- _Exercise 1_: Can you reproduce the passage of the article on Carbios and Michelin's sustainable tires from "The application of" up to and including "Michelin’s tire requirements."?
- _Exercise 2_: Will you pick up the article on Carbios and Michelin's sustainable tires after its last sentence and keep writing it?

- _Document text_:
━━━━━━━━━━
100% Sustainable Tires: Carbios and Michelin Take a Major Step Towards Developing 100% Sustainable Tires
Michelin has successfully validated the use of Carbios’ enzymatic recycling technology for PET1 plastic waste in its tires
Carbios confirms the potential of its recycled PET to address all types of applications – from bottles to clothing fibres and now technical fibres
The validation of Carbios’ technology in Michelin’s tests, marks a new step towards 100% sustainable tires
CARBIOS (Euronext Growth Paris: ALCRB), a company pioneering new bio-industrial solutions to reinvent the lifecycle of plastic and textile polymers, and MICHELIN, a leader in sustainable mobility, have taken a major step towards developing 100% sustainable tires. Michelin has successfully tested and applied Carbios’ enzymatic recycling process for PET plastic waste, in order to create a high tenacity tire fibre that meets the tire-giant’s technical requirements.
Enzymatic recycling: a revolutionary process
Carbios’ enzymatic recycling process uses an enzyme capable of depolymerizing the PET contained in various plastics or textiles (bottles, trays, polyester clothing, etc.). This innovation allows infinite recycling of all types of PET waste. It also allows the production of 100% recycled and 100% recyclable PET products, with the same quality as if they were produced with virgin PET.
The application of PET enzymatic recycling in car tires: a world first
Conventional thermomechanical recycling processes for complex plastics do not achieve the PET high-performance grade required for pneumatic applications. However, the monomers resulting from Carbios’ process, which used colored and opaque plastic waste such as bottles, once repolymerized in PET, made it possible to obtain a high tenacity fibre meeting Michelin’s tire requirements.
The technical fibre obtained is of the same quality as the one from virgin PET, processed with the same prototype installations. This high tenacity polyester is particularly suitable for tires, due to its breakage resistance, toughness, and thermal stability.
━━━━━━━━━━
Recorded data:
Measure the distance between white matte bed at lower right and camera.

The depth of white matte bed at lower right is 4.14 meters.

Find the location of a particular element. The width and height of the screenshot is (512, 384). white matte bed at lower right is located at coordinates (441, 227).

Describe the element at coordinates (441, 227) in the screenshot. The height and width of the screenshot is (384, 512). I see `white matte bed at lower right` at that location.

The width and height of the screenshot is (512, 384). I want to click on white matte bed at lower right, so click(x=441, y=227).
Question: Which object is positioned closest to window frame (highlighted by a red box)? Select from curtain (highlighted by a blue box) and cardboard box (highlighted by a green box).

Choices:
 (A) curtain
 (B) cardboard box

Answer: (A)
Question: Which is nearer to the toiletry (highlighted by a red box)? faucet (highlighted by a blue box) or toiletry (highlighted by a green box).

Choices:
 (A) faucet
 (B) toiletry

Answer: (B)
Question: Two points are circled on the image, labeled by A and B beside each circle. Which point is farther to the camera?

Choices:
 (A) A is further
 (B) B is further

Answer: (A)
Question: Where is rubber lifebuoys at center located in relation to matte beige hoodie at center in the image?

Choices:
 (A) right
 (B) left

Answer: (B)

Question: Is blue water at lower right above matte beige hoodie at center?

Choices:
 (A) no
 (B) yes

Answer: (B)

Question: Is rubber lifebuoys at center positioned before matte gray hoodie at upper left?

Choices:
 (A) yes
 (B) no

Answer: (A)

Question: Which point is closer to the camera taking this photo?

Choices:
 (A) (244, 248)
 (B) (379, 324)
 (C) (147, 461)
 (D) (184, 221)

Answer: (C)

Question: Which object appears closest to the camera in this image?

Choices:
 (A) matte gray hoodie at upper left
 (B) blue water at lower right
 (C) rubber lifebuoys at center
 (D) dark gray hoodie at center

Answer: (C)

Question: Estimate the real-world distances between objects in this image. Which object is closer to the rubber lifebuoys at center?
━━━━━━━━━━
- _Reply 1_:
The application of PET enzymatic recycling in car tires: a world first
Conventional thermomechanical recycling processes for complex plastics do not achieve the PET high-performance grade required for pneumatic applications. However, the monomers resulting from Carbios’ process, which used colored and opaque plastic waste such as bottles, once repolymerized in PET, made it possible to obtain a high tenacity fibre meeting Michelin’s tire requirements.

- _Reply 2_:
“We are very proud to be the first to have produced and tested recycled technical fibres for tires. These reinforcements were made from colored bottles and recycled using the enzymatic technology of our partner, Carbios,” said Nicolas Seeboth, Director of Polymer Research at Michelin. “These high-tech reinforcements have demonstrated their ability to provide performance identical to those from the oil industry.”
Carbios’ enzymatic recycling process therefore enables Michelin to get one step closer to its sustainable ambitions, and contributes to the entry of tires into a true circular economy. Michelin is committed to achieving 40% sustainable materials (of renewable or recycled origin) by 2030 and 100% by 2050.
The potential of Carbios’ process confirmed
This major step constitutes a world-first in the tire sector and confirms the potential of Carbios’ process to engage the industry in a responsible transition towards a sustainable circular economy model.
Every year, 1.6 billion car tires are sold worldwide (by all tire manufacturers combined). The PET fibres used in these tires represent 800,000 tonnes of PET per year.
When applied to Michelin – this represents nearly 3 billion plastic bottles per year that could be recycled into technical fibres for use in the company’s tires.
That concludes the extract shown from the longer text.